Would you give the entries again word for word, with no pictures in the copy?

[Pose estimation data]
******************************
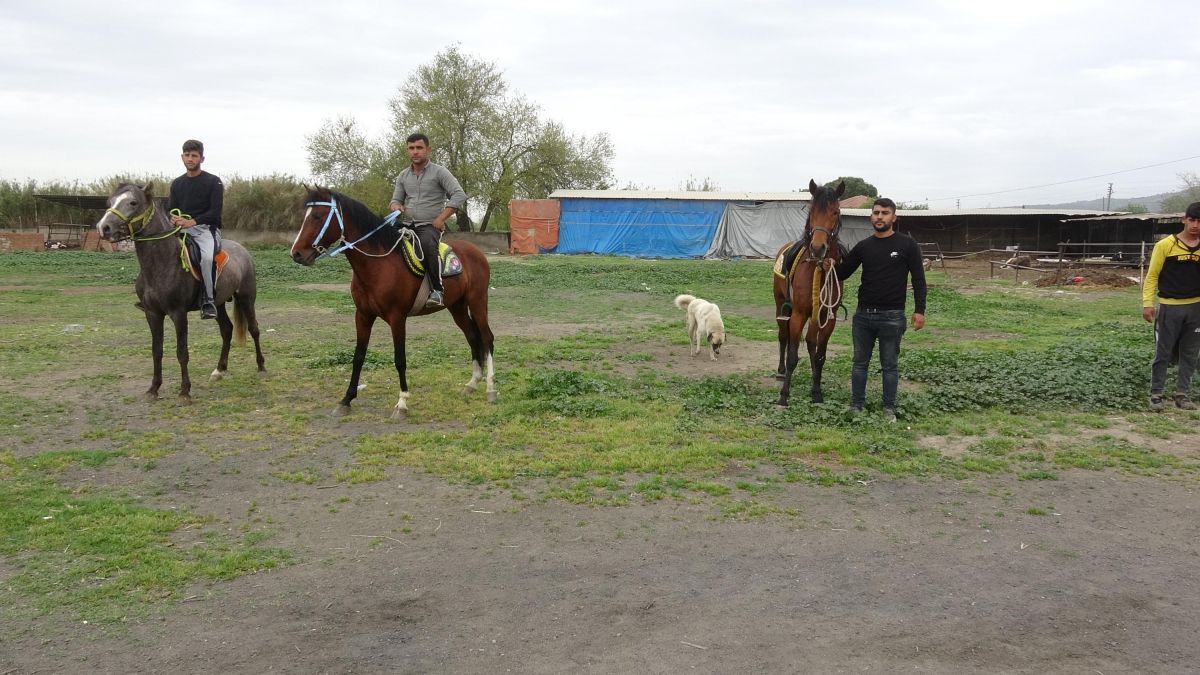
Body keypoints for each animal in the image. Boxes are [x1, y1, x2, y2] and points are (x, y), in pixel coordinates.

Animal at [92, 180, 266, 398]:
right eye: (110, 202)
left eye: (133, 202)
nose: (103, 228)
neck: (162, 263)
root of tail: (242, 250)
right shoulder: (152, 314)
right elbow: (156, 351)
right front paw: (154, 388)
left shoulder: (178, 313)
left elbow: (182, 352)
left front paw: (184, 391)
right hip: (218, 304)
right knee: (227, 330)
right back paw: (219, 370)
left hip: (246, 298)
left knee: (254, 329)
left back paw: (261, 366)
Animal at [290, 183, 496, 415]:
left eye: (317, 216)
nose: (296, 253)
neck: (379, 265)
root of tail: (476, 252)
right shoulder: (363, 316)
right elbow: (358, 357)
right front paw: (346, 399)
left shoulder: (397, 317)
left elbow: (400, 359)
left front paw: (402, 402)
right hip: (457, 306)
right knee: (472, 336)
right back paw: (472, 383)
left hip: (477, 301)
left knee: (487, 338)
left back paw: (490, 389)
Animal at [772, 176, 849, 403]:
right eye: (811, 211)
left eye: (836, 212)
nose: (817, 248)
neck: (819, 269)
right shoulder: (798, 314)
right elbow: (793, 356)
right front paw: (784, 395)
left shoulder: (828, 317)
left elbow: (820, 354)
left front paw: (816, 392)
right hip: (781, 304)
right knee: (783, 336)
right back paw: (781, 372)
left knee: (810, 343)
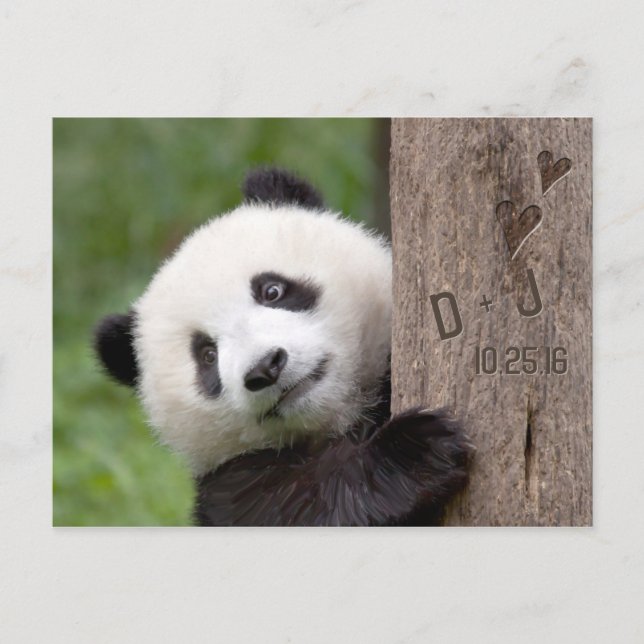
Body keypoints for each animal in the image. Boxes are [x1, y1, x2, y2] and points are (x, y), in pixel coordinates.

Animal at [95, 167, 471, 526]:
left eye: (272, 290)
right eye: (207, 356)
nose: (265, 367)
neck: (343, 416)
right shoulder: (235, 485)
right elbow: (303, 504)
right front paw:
******************************
- **OUTPUT FOR THIS EXERCISE**:
Body keypoints for each animal in the image. Boxes are [x1, y1, x2, y2] and points are (x, y), in pixel coordinates.

Animal at [92, 180, 266, 398]:
right eye: (110, 202)
left eye: (133, 202)
nose: (103, 228)
neck: (162, 263)
root of tail: (242, 250)
right shoulder: (152, 314)
right elbow: (156, 351)
right front paw: (154, 388)
left shoulder: (178, 313)
left elbow: (182, 352)
left front paw: (184, 391)
right hip: (218, 304)
right knee: (227, 330)
right back paw: (219, 370)
left hip: (246, 298)
left knee: (254, 329)
left back paw: (261, 366)
Animal at [290, 183, 496, 415]:
left eye: (317, 216)
nose: (296, 253)
neck: (379, 265)
root of tail: (476, 252)
right shoulder: (363, 316)
right elbow: (358, 357)
right front paw: (346, 399)
left shoulder: (397, 317)
left elbow: (400, 359)
left front paw: (402, 402)
right hip: (457, 306)
right knee: (472, 336)
right back paw: (472, 383)
left hip: (477, 301)
left knee: (487, 338)
left back paw: (490, 389)
Animal at [772, 176, 849, 403]:
right eye: (811, 211)
left eye: (836, 212)
nose: (817, 248)
neck: (819, 269)
right shoulder: (798, 314)
right elbow: (793, 356)
right front paw: (784, 395)
left shoulder: (828, 317)
left elbow: (820, 354)
left front paw: (816, 392)
right hip: (781, 304)
right knee: (783, 336)
right back paw: (781, 372)
left knee: (810, 343)
Body keypoints for each animal in the image. Boxes are [x1, y1, x2, y2] and points are (x, y), in pixel coordinates.

Animal at [95, 167, 471, 526]:
left eye: (272, 290)
right eye: (207, 356)
nose: (265, 367)
neck: (343, 416)
right shoulder: (235, 485)
right elbow: (303, 504)
right front paw:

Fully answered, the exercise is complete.